To address the low localization accuracy and poor mission completion rate of single autonomous underwater vehicles (AUVs) in harsh marine environments, this paper proposes a heterogeneous USV-AUV collaborative operation framework. The method innovatively integrates Fisher information matrix–optimized USV-guided path planning with a deep reinforcement learning–driven distributed multi-AUV cooperative decision-making mechanism, augmented by multi-sensor fusion and robust communication recovery strategies.

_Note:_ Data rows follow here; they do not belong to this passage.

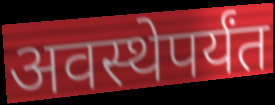
अवस्थेपर्यंत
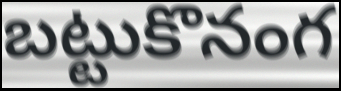
బట్టుకొనంగ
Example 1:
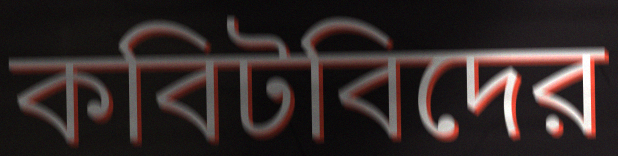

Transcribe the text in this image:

কবিটবিদের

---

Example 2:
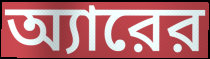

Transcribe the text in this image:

অ্যারের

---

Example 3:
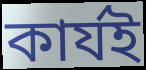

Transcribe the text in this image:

কার্যই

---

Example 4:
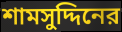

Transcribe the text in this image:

শামসুদ্দিনের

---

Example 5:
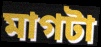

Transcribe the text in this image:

মাগটা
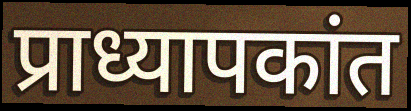
प्राध्यापकांत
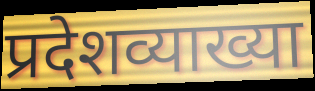
प्रदेशव्याख्या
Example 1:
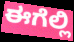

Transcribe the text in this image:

ಈಗೆಲ್ಲಿ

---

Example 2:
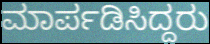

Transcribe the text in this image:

ಮಾರ್ಪಡಿಸಿದ್ದರು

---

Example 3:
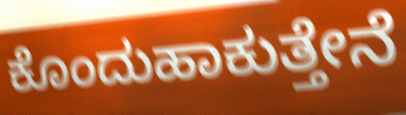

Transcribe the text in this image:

ಕೊಂದುಹಾಕುತ್ತೇನೆ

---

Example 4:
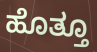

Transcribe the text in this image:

ಹೊತ್ತೂ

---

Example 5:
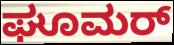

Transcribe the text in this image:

ಘೂಮರ್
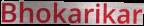
Bhokarikar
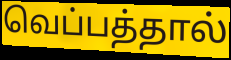
வெப்பத்தால்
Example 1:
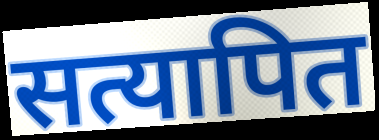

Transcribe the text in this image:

सत्यापित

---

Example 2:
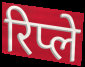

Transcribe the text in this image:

रिप्ले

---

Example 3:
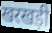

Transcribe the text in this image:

खरखड़ी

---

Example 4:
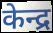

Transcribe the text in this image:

केन्द्र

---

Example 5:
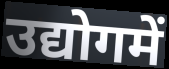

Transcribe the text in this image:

उद्योगमें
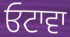
ਓਟਾਵਾ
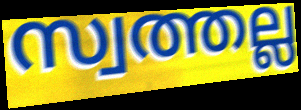
സ്വത്തല്ല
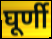
घूर्णी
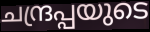
ചന്ദ്രപ്പയുടെ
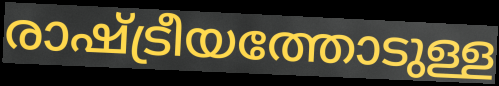
രാഷ്ട്രീയത്തോടുള്ള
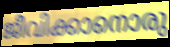
ജീവിക്കാനൊരു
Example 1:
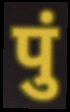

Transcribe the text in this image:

पुं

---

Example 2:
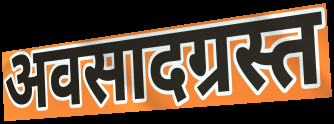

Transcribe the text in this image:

अवसादग्रस्त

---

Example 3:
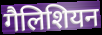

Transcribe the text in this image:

गैलिशियन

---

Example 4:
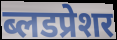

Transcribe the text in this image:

ब्लडप्रेशर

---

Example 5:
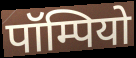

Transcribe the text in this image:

पॉम्पियो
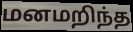
மனமறிந்த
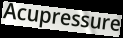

Simulation results demonstrate that, under extreme conditions—including strong ocean currents and high sensor noise—the system achieves centimeter-level cooperative localization accuracy, improves mission completion rate by 37%, and reduces average communication interruption recovery time by 62%. These advancements significantly enhance operational robustness and data acquisition efficiency in complex maritime scenarios.

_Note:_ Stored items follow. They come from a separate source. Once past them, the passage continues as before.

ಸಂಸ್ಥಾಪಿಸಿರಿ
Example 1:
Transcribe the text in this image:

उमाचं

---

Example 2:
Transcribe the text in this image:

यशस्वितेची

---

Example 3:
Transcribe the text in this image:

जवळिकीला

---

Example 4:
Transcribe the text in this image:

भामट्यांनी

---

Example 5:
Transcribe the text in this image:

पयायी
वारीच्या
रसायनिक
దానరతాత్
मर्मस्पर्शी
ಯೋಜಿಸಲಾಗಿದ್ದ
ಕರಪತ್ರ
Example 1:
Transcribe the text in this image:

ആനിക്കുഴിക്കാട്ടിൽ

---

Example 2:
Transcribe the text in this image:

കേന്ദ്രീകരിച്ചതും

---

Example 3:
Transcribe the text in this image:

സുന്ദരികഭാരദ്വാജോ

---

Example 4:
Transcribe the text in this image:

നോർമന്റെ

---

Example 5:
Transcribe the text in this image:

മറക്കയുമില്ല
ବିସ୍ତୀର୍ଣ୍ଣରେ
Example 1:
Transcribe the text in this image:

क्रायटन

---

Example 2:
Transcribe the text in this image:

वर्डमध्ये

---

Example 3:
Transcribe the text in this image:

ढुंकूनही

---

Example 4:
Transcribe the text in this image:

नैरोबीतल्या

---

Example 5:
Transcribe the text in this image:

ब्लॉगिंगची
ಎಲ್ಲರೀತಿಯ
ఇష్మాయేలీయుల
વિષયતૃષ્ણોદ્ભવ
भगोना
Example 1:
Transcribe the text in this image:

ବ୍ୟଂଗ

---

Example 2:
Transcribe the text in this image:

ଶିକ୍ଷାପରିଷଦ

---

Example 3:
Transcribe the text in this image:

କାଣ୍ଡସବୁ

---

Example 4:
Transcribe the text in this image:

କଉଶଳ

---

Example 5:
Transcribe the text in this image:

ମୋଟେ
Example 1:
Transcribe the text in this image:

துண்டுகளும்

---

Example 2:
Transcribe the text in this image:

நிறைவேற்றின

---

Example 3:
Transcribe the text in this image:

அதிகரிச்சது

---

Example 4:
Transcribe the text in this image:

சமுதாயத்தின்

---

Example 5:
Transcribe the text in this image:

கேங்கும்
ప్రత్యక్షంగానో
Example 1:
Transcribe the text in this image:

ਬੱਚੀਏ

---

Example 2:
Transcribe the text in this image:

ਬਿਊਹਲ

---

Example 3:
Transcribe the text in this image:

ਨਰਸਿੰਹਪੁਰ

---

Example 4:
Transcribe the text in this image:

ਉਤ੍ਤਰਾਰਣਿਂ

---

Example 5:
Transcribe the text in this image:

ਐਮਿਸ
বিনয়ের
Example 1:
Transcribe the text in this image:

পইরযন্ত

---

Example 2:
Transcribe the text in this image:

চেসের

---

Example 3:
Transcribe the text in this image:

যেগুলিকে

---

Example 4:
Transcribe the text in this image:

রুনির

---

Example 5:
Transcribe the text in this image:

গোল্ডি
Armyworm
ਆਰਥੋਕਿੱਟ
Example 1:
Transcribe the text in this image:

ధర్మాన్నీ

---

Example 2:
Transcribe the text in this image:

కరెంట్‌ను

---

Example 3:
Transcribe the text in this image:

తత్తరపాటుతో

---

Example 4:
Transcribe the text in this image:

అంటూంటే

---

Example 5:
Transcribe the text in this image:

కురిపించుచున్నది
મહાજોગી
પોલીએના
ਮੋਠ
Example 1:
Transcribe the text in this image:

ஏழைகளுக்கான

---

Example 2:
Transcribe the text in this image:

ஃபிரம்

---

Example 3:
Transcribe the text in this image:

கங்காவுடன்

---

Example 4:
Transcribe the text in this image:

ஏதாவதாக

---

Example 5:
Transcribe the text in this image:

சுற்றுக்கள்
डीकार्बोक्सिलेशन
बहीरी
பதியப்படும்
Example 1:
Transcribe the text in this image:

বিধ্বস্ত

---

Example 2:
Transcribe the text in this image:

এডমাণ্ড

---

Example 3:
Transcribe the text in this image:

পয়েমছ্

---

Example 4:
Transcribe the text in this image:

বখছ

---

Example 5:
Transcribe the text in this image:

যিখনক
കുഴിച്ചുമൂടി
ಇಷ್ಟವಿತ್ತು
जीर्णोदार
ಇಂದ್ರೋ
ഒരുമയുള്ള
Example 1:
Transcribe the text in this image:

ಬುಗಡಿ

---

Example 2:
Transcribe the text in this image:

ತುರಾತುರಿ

Autonomous underwater vehicles (AUVs) are valuable for ocean exploration due to their flexibility and ability to carry communication and detection units. Nevertheless, AUVs alone often face challenges in harsh and extreme sea conditions. This study introduces a unmanned surface vehicle (USV)-AUV collaboration framework, which includes high-precision multi-AUV positioning using USV path planning via Fisher information matrix optimization and reinforcement learning for multi-AUV cooperative tasks. Applied to a multi-AUV underwater data collection task scenario, extensive simulations validate the framework's feasibility and superior performance, highlighting exceptional coordination and robustness under extreme sea conditions. To accelerate relevant research in this field, we have made the simulation code (demo version) available as open-source.